I’ve been writing a lot lately about the why words matter, and how the language we use can go on to influence our lives in many ways. In my clinical work with patients, I make an extra effort to explain the process of making a diagnosis. I also stress to my patients that diagnosis is a way of conceptualizing mental illness to help physicians design appropriate treatment plans. I want them to know that diagnosis is an imperfect process. When we label someone as “depressed or anxious,” we may not understand the lasting impact this can have on them. Many patients internalize and identify with being “depressed” sometimes to the detriment of their treatment.
I can share a personal perspective on the power of labels, because one particular label almost prevented me from becoming a physician. Imagine you are in fourth grade, and to that point you were already identified as “one of the least academically gifted” children in the class. At this point it was already clear there would be no gifted and talented classes for me. After another year of painful struggle academically, my parents requested I be tested by the child study team for a learning disability. At the time I did not know this was going to pretty much set the course for the rest of my academic career. Sure, enough, after what seemed like endless testing I was classified, given an individualized education plan (IEP), and placed in slower paced classes with fewer students. Now I had been officially labeled as having a learning disability. I had a real excuse to give up on any academic ambitions.

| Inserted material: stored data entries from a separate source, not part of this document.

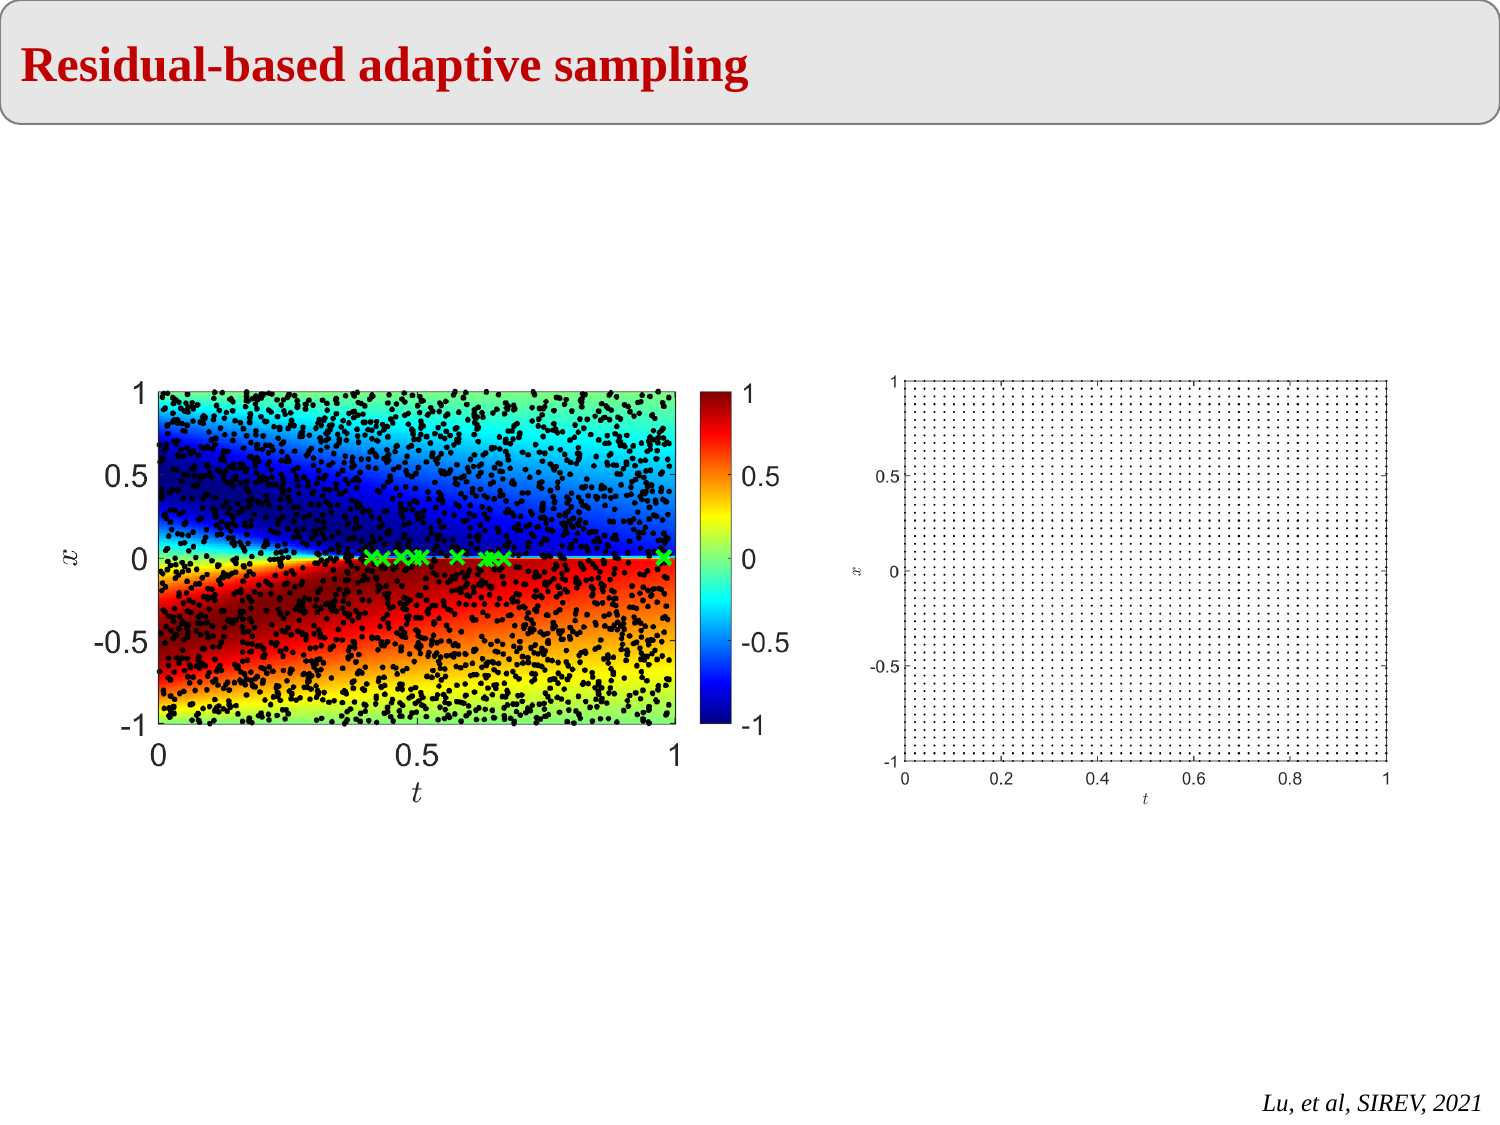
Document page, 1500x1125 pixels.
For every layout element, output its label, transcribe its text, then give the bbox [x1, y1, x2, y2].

picture [824, 346, 1445, 812]
picture [55, 369, 793, 812]
text_box Lu, et al, SIREV, 2021 [1247, 1079, 1499, 1125]
text_box Residual-based adaptive sampling [0, 0, 1500, 125]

Looking back on it, I’m not sure I even had a learning disability as much as the educational material and teaching was just so uninspiring. I continued through middle school, and high school and average student in below average classes, and I thought I was okay with that, after all I had a learning disability. I identified with this label which had a profound impact on my academics and ultimately set my medical career back five years.
Famous Last Words:
The point of this is to help people who have been affected by labels. If you find yourself continually self-sabotaging, you may be allowing early labeling and the conditioning that comes with it to limit your potential. It’s important to accept your circumstances, and to try the treatments or interventions offered if you are not functioning well. However, we should not allow our life to be defined by these labels. Just because you have a learning disability or depression does not mean you cannot be successful. It took me many years to accept that I might actually be smart enough to go to medical school. I often think about how much further along I could have been if I did not identify with and internalize the idea of having a learning disability. Do not make the same mistake.